» **SUPPLIED TEXT**:
○ ○ ○

Chūnqiū shìzú pǔ 春秋世族譜

Genealogical Tables of the Spring and Autumn Period by 陳厚耀 (撰)

About the work

A genealogical reference work in 2 juǎn by Chén Hòuyào 陳厚耀 (1648–1722), reconstructing the lineages of the Zhōu royal house and the feudal states for the 春秋 period. Each section opens with the ducal succession-table for one state and is followed by tables of the qīng and dàfū lineages within that state. The arrangement runs: Zhōu (and Zhōu-court ministers); Lǔ; Jìn; Wèi; Zhèng; Qí; Sòng; Chǔ; Qín; Chén; Cài; Cáo; Jǔ; Qǐ; Téng; Xǔ; Zhū; Wú; Yuè; minor states. Persons attested in the canon and zhuàn but not assignable to a known lineage are gathered into a final section “Zá xìng shì míng hào” 雜姓氏名號. The reconstruction is anchored in Kǒng Yǐngdá’s Zhèng yì, with broad supplementation from other sources.

Tiyao

Imperially edited Sìkù quánshū, Classics, Chūnqiū category. Chūnqiū shìzú pǔ in 2 juǎn. Composed in the present dynasty by Chén Hòuyào. In the 春秋 age, from the royal court down to the feudal lords and their dàfū, the lineages of surnames and clan-names each had their own genealogical streams; the persons appearing in the canon and the zhuàn are too many to count one by one. In the HànSòng period there was the Shì běn 世本 in 4 juǎn, still circulating in the Táng; today only Kǒngshì Zhèng yì preserves a few quotations, but the book itself was long ago lost. The Suí shū jīng jí zhì 隋書經籍志 lists Chūnqiū Zuǒshì zhū dàfū shìpǔ 春秋左氏諸大夫世譜 in 13 juǎn, by an unknown author — also no longer extant. Dù Yù 杜預’s Chūnqiū shìlì 春秋釋例 contained a Shìzú pǔ preserving in detail the genealogical and zhāomù sequence — but it was already lost from the Sòng. Now, by the gracious imperial program of recovering literary remnants, the Shìlì itself has been reassembled from fragments preserved in the Yǒnglè dàdiǎn — yet the Shìzú pǔ portion has come down only as a few entries, still gravely incomplete.

Chén Hòuyào, when he was working, did not yet have access to the recovered Shìlì original; he therefore compiled his own from Kǒngshì Zhèng yì with side-references to other works. The format throughout is the bānghángxiéshàng (sideways-and-stepped-up) genealogical table format. Recently Gù Dònggāo 顧棟高 in his Chūnqiū dàshì biǎo (KR1e0114) made a Shìxì biǎo 世系表 in 2 juǎn with a similar conception, though the documentation differs from this book. For instance, in the Zhōu ministers section, Zhōugōng Jìfù 周公忌父, Tái Zhuānggōng 臺莊公, etc., are documented less fully here than in Gù; the missing genealogy of the Wángshū 王叔 family is also a deficiency relative to Gù.

○ ○ ○

» **RECORD LIST**:
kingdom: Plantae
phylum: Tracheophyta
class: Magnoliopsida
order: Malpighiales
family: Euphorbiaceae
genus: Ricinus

○ ○ ○

» **TASK GOAL**:
According to the text about the Chūnqiū shìzú pǔ, what work is the reconstruction of the lineages anchored in? Rely only on the text about the Chūnqiū shìzú pǔ, not on the data.

» **RESULT FOR THIS EXERCISE**:
Kǒng Yǐngdá’s Zhèng yì.